Protesters may talk about tax resistance, said Marcy Wilder, legal director of the National Abortion and Reproductive Rights Action League. But the issue to her is really about women and who has power over their bodies.
“We don’t think a small group of anti-abortion activists should be able to deny coverage for abortion services to all women in America,” she said.
Jeannie Rosoff, president of the Guttmacher Institute, said abortion opponents already were helping to pay for abortions through private insurance plans.
“If you belong to an HMO that covers 100,000 people, your money goes into a pool and you are paying for other people’s abortions now,” Rosoff said.
But a government using public funds to guarantee access to abortion would cross a terrible line, according to Steven McFarland, director of the conservative Christian Legal Society’s Center for Law and Religious Freedom. His employer has chosen an HMO with strict limits on abortion coverage. He said he feared that government mandates would take away that choice.
In levying taxes, he wondered, “isn’t there a place for respecting issues that are life-and-death issues?”
He said he recognized the potential for havoc that tax resistance has.
“Can a free society afford to give exemptions on the basis of religious conviction? Think about the implications.”
Yet in McFarland’s internal debate between conscience and practicality, his conscience gets the last word.
“Somebody’s just as dead whether I pulled the trigger or wrote a check to the government that pays for someone to pull the vacuum extractor. That child or Viet Cong is still dead.”
For his part, Bishop Balke uses Thoreau to explain his position.
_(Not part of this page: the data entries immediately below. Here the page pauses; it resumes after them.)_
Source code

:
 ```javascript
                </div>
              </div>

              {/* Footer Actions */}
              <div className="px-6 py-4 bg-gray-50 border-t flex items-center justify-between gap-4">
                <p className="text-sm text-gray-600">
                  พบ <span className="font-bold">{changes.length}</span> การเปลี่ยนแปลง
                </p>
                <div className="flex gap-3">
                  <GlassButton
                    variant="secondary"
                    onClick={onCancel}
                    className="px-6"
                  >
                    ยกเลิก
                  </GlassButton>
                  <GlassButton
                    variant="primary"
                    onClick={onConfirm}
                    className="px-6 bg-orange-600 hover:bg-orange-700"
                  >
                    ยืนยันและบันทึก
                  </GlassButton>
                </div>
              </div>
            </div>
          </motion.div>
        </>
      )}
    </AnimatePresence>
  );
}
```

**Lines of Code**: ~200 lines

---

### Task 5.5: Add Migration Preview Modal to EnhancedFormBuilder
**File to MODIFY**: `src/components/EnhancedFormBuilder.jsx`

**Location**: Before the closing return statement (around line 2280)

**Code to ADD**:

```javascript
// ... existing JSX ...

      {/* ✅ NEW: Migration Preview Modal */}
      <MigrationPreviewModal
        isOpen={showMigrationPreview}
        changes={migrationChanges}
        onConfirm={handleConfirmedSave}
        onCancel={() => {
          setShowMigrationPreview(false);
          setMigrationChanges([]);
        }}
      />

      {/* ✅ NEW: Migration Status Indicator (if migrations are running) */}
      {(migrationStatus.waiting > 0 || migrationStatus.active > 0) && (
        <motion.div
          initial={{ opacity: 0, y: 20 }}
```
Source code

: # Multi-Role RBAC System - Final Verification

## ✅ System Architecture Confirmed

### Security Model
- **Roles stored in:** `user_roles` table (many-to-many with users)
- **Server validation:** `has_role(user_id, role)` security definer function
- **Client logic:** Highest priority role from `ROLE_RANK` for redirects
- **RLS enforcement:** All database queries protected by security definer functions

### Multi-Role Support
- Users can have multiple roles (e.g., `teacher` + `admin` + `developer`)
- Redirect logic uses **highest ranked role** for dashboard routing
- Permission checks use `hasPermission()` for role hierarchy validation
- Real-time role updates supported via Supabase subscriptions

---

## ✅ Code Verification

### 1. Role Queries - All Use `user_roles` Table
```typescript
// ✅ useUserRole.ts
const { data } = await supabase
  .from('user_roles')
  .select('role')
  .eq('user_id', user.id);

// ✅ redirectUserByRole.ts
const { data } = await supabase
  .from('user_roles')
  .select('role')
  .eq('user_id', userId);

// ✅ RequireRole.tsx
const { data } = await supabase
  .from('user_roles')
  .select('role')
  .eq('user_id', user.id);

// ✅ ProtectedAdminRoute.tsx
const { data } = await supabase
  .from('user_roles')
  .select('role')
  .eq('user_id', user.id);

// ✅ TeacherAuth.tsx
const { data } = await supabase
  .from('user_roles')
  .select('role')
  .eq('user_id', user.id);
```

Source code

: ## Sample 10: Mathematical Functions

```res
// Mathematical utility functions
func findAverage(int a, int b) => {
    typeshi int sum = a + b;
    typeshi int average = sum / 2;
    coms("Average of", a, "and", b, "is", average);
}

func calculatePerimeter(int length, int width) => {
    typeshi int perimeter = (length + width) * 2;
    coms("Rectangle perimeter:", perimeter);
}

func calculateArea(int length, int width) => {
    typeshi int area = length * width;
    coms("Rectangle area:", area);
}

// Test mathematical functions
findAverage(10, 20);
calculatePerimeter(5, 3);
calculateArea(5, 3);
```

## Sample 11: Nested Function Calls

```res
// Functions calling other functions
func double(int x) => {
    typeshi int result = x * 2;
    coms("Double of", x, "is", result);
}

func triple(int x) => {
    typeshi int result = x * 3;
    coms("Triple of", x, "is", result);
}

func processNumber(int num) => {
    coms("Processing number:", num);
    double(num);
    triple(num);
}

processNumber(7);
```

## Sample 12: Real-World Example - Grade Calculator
Refusing to pay a poll tax as a protest against slavery, Thoreau asked, “Is there not a sort of bloodshed when the conscience is wounded?”
Another version of this article quotes Balke saying: “No health-care plan worthy of that name can include abortion. I’m withholding my taxes if it comes to that. I have no illusion it will stop one abortion. I’ll do it on principle and to make a moral statement about the horror of abortion.”